If I were a young scholar at the new MI, my interest would be how Mormonism grappled with philosophical problems, having rejected philosophy and embraced a "science only" attitude. Contra Dan, Mormonism is thoroughly materialistic and to a fault. It's almost as bad as Richard Dawkins, while Dan tries to portray it as the polar opposite. It's a total burn on Dan, to be honest. Almost as bad as mistaking the Warsaw hotel for Sharp's personal residence. Mormonism is very much like New Atheism in that regard. And so here's one more point of rebuttal to the "sex only" theories, and that is material beings reproduce by sex. If you've rejected "immaterial matter" and all the "thinking about thought" Aristotle nonsense, then how family relations expand into eternity becomes an interesting problem. Unfortunately, the problem is philosophical in nature, and so the Hellenist bullet wasn't dodged, and now you're working through a calculus problem with an abacus -- but that in itself can still be interesting. You've locked yourself into this hugely complex mess, and how are you going to get out vs. those who eliminate mechanical components to simplify the problem as much as possible?There is one school of thought in Restoration theology that there is progression through roles in the Godhead, from Holy Spirit to Christ to Father. Not all armchair theologians have accepted that Christ was the savior for all the worlds.
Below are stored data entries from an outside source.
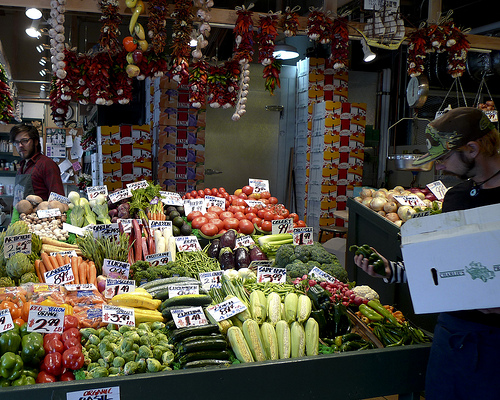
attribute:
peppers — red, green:
[62, 329, 82, 349]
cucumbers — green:
[171, 324, 219, 344]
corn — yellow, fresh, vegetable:
[297, 291, 311, 322]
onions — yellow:
[52, 230, 65, 239]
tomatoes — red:
[192, 215, 210, 230]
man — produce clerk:
[10, 123, 64, 219]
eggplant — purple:
[235, 245, 247, 269]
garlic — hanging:
[190, 48, 204, 62]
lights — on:
[352, 26, 377, 65]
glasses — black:
[15, 138, 34, 147]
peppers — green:
[20, 332, 49, 363]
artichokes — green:
[413, 199, 444, 214]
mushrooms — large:
[16, 194, 69, 218]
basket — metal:
[385, 117, 435, 170]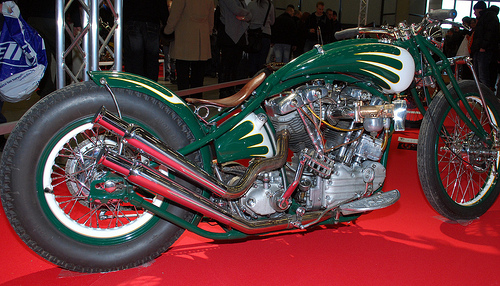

Blake Ostler actually has a great summary of a lot of this stuff. I think it was Blake. Anyway, Christ dies for everyone in the worlds his father created, there isn't a savior for every world. So are the worlds where Christ didn't die less special than the one where he did die? Well, that's us, of course! The special one! But then, who died for the sins of the worlds God's father created? Well that could have been our very own heavenly father himself! We're so special, that our God was also the Christ of his father's world. But what about God's father's father? Who died for the sins of his worlds? Now you're stuck, because maybe that was another God? The problem is that somewhere, there's a God three rungs up who was the Christ of his world, and whose child and grandchild were Christs of their world, and so the inhabitants of that world would be more special than us. This is one of many speculative problems that arise.